▶ [EXERCISE DESCRIPTION]: Your task is to copy every line of the entries that contains "Whole".
++++ DATA UNDER STUDY
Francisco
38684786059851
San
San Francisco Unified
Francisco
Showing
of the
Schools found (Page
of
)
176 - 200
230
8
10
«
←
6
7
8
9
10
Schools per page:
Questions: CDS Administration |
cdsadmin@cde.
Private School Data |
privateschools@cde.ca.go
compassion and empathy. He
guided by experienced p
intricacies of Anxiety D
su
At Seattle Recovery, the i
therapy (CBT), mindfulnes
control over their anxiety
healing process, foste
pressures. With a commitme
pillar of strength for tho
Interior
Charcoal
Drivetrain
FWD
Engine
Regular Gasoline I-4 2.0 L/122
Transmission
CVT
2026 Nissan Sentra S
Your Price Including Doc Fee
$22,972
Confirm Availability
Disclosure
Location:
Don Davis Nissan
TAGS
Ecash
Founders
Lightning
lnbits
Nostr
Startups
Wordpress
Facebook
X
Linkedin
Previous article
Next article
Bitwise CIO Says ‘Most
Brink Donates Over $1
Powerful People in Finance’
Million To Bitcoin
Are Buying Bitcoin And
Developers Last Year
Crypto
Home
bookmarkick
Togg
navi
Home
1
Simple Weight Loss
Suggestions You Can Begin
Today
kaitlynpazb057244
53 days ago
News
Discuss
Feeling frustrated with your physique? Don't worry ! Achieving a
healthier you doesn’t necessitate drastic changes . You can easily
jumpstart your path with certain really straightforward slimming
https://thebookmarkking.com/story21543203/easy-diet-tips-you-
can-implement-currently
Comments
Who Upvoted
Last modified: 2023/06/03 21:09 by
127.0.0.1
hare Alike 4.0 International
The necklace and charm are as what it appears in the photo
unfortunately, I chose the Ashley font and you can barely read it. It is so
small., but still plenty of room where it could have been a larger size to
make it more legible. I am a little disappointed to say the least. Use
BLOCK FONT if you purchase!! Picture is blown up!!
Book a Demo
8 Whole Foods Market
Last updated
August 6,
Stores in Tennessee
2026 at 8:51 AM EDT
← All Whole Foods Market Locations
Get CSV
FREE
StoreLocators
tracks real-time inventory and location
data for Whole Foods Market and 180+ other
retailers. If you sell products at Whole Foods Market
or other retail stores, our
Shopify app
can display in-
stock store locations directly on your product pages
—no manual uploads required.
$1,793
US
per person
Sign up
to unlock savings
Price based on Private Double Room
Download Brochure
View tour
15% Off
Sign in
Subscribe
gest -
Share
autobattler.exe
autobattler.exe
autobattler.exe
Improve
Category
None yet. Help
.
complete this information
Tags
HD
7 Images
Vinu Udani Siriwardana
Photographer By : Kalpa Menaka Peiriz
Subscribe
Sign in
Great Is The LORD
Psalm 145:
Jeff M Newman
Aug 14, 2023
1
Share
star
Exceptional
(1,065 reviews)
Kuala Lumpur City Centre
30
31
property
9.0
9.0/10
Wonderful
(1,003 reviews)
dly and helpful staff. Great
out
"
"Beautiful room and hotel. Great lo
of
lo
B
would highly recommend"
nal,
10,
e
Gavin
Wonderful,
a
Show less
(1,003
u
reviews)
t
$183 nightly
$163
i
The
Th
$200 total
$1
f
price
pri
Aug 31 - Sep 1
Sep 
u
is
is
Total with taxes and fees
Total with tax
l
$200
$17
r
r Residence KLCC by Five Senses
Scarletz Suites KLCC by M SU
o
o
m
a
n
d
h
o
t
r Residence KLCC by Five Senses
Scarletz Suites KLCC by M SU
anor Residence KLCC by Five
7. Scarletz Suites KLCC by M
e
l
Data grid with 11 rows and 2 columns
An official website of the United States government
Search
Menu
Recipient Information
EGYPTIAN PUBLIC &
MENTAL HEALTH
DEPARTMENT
++++++++
▶ [TASK SOLUTION]:
8 Whole Foods Market
← All Whole Foods Market Locations
data for Whole Foods Market and 180+ other
retailers. If you sell products at Whole Foods Market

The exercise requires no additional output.